Winston Churchill
Par Alexandre le Lundi 18 mai 2009, 14:58 - Informations - Lien permanent
Winston Churchill (1874-1965) était bègue. En plus, il avait un sigmatisme. Son bégaiement était particulièrement sévère lorsqu’il devait parler en public sans avoir pu préparer ce qu’il avait à dire. L’improvisation lui était très difficile. Aussi accordait-il beaucoup d’attention à la préparation de ses discours. Le plus souvent, il dictait à sa secrétaire ce qu’il se proposait de dire. Il marchait en long en large dans son bureau tandis qu’il élaborait en bégayant la première version de son exposé.
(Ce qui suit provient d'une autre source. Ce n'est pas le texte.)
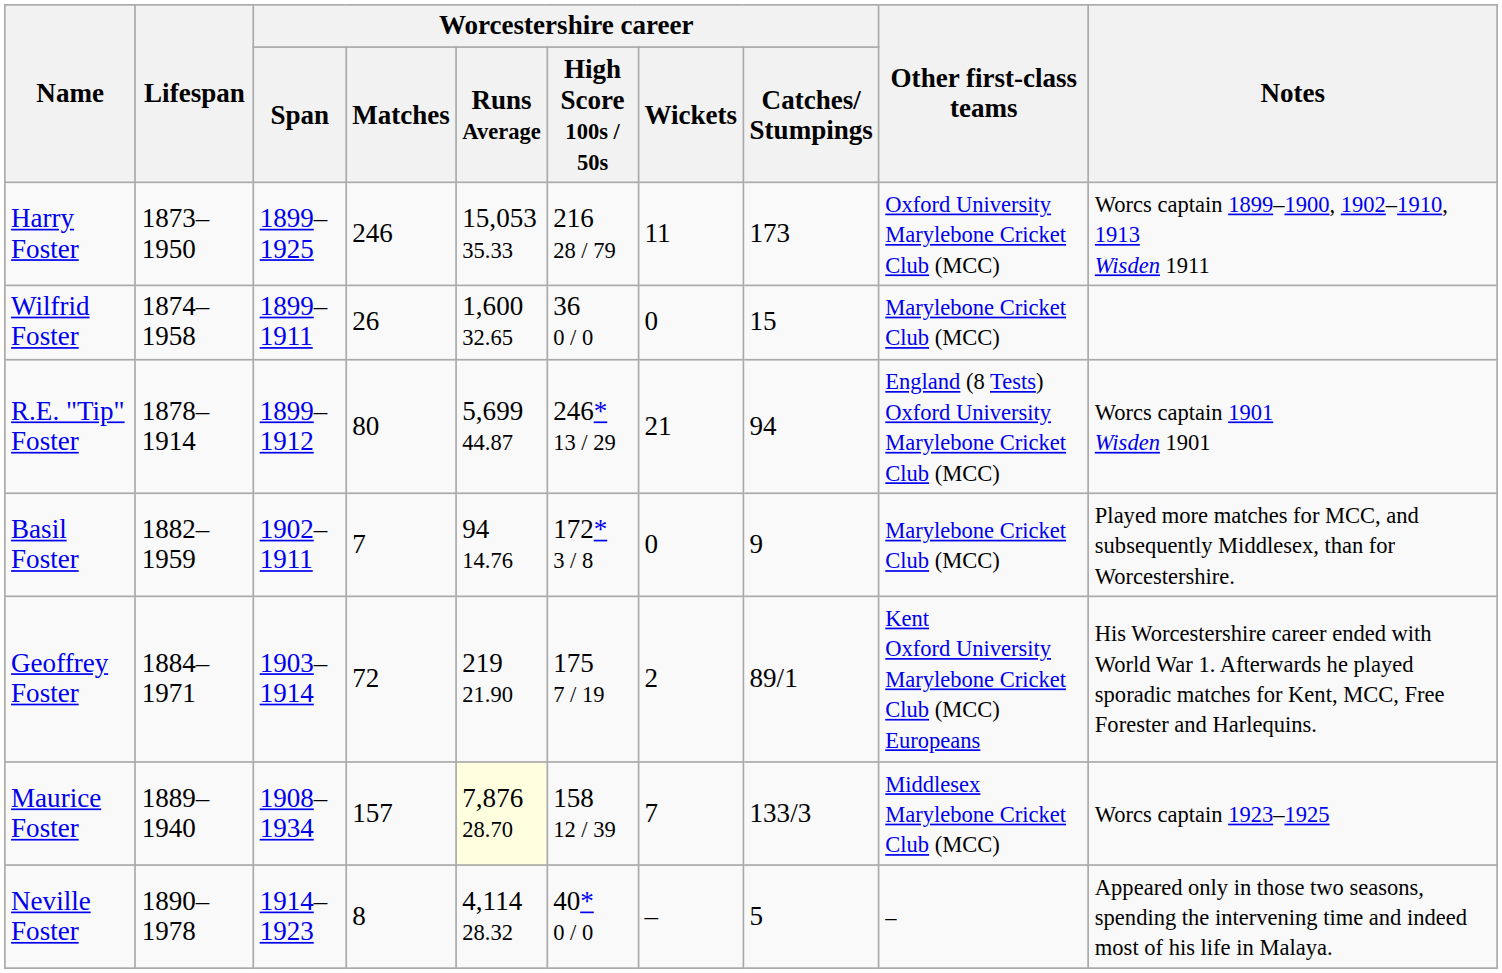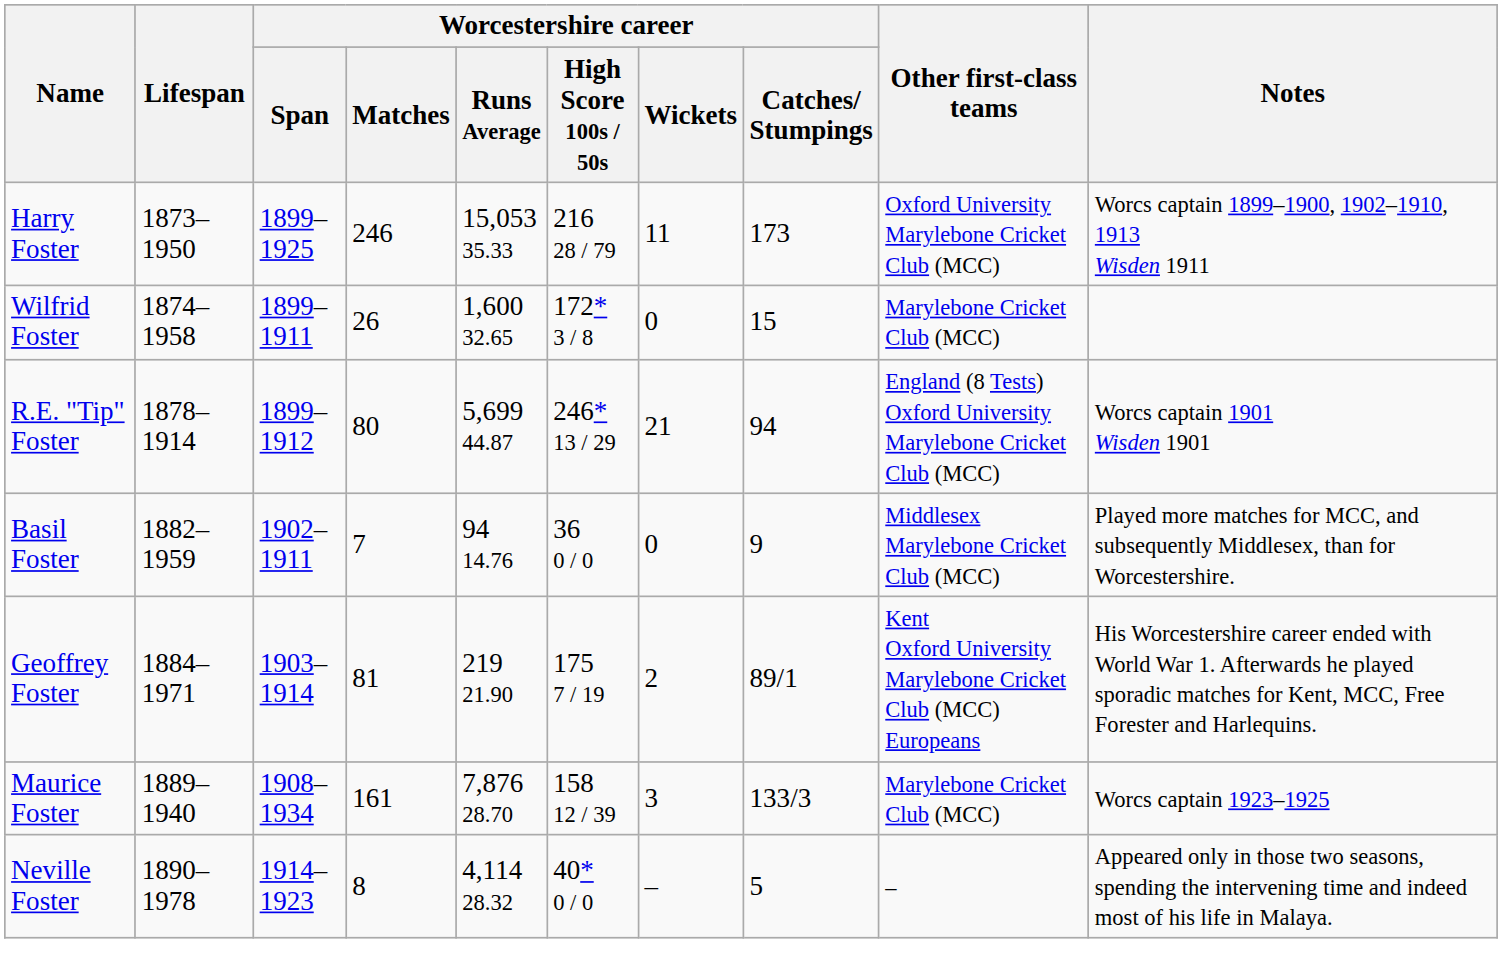Wilfrid Foster | Worcestershire career / High Score 100s / 50s: 36 0 / 0 -> 172* 3 / 8
Basil Foster | Worcestershire career / High Score 100s / 50s: 172* 3 / 8 -> 36 0 / 0
Basil Foster | Other first-class teams: Marylebone Cricket Club (MCC) -> Middlesex Marylebone Cricket Club (MCC)
Geoffrey Foster | Worcestershire career / Matches: 72 -> 81
Maurice Foster | Worcestershire career / Matches: 157 -> 161
Maurice Foster | Worcestershire career / Runs Average: lightyellow background -> no background
Maurice Foster | Worcestershire career / Wickets: 7 -> 3
Maurice Foster | Other first-class teams: Middlesex Marylebone Cricket Club (MCC) -> Marylebone Cricket Club (MCC)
Ensuite, la secrétaire tapait à la machine le texte dicté. Churchill remaniait et corrigeait ce premier jet, qu’il soumettait alors souvent à sa femme Clémentine. Celle-ci formulait parfois des remarques ou des réserves et Churchill modifiait son texte en conséquence. Il indiquait aussi les pauses qu’il comptait faire. Celles-ci étaient nombreuses. La plupart du temps, les phrases étaient découpées en segments de quelques mots. La secrétaire retapait le texte ainsi retravaillé, prenant soin d’aller à la ligne chaque fois qu’une pause avait été indiquée.
Churchill s’efforçait ensuite de mémoriser son texte tandis qu’il lisait et relisait son discours à haute voix, apportant parfois de nouvelles corrections. Il emmenait son texte avec lui et, avant de prendre la parole en public, s’assurait à plusieurs reprises qu’il avait bien toutes ses notes et que les feuillets étaient rangés dans le bon ordre. Enfin, ayant pris place à la tribune, il prononçait son discours, ses notes sous les yeux. Il parlait lentement et d’une voix grave, faisant une courte pause à la fin de chaque syntagme. Il achoppait peu, ou pas du tout. En général, ses discours faisaient impression, car Churchill avait le sens de la formule.
Sitôt après avoir parlé, Churchill cherchait à savoir quel effet il avait produit. En même temps, il se sentait soulagé : l’épreuve était passée.
Comme il avait tendance à bégayer, et parfois même à perdre le fil de ses idées, lorsqu’il devait prendre la parole de façon impromptue, il s’efforçait de prévoir les questions et les objections de ses adversaires politiques, afin de préparer ses réponses. Parfois, lorsque l’interpellation de l’opposition était différente de ce qu’il avait prévu, il lui arrivait de donner quand même la réponse qu’il avait préparée, ce qui fit dire un jour à un parlementaire que l’artillerie de Churchill était puissante mais peu mobile. Un autre membre de la Haute Assemblée lui reprocha de toujours discourir, mais de ne jamais discuter.
Malgré le mal qu’il devait se donner pour prononcer un discours sans achopper, Churchill montait souvent à la tribune, car il était convaincu que le verbe était la meilleure arme de l’homme politique. Sa vie durant, il s’efforça de surmonter son handicap verbal afin de poursuivvre sa carrière d’homme d’Etat.
A force de préparations et avec, sous les yeux, le texte complet de son exposé, Churchill réussissait souvent à impressionner son auditoire. Mais il restait conscient de son manque total de spontanéité et, pour cette raison, ne se considérait pas comme un véritable orateur. Pour lui, la vrait maîtrise de l’art oratoire impliquait la possibilité de prendre la parole en public sans aucune préparation. Cette faculté de discourir tante pede lui fit toujours défaut.
Extrait du livre Les bégaiements : histoire, psychologie, évaluation, variétés, traitements par Anne Van Hout et Françoise Estienne (publié par Elsevier Masson, 2002)
Commentaires
Winston Churchill était ce que l’on appelle un “closet stutterer” ou “bègue du placard” (c’est tout de suite beaucoup moins joli en français…). Le closet stutterer développe des artifices élaborés pour masquer son bégaiement. En la matière, Churchill était vraiment un champion et sa richesse de vocabulaire était le résultat d’une longue pratique de la périphrase et de la substitution de mots. Contrairement à ce que disent ses détracteurs, ça ne l’empêchait pas d’avoir de la répartie. A une dame qui lui avait dit “si j’étais votre femme, Monsieur, je mettrais du cyanure dans votre thé !”, il a répondu “si j’étais votre mari, Madame, je le boirais !” Délicieux, non ?
Existe-il une archive avec un bégaiement (forcément léger j’imagine)?
Bloqué par sa voix mais pas par les nazis! Great Man!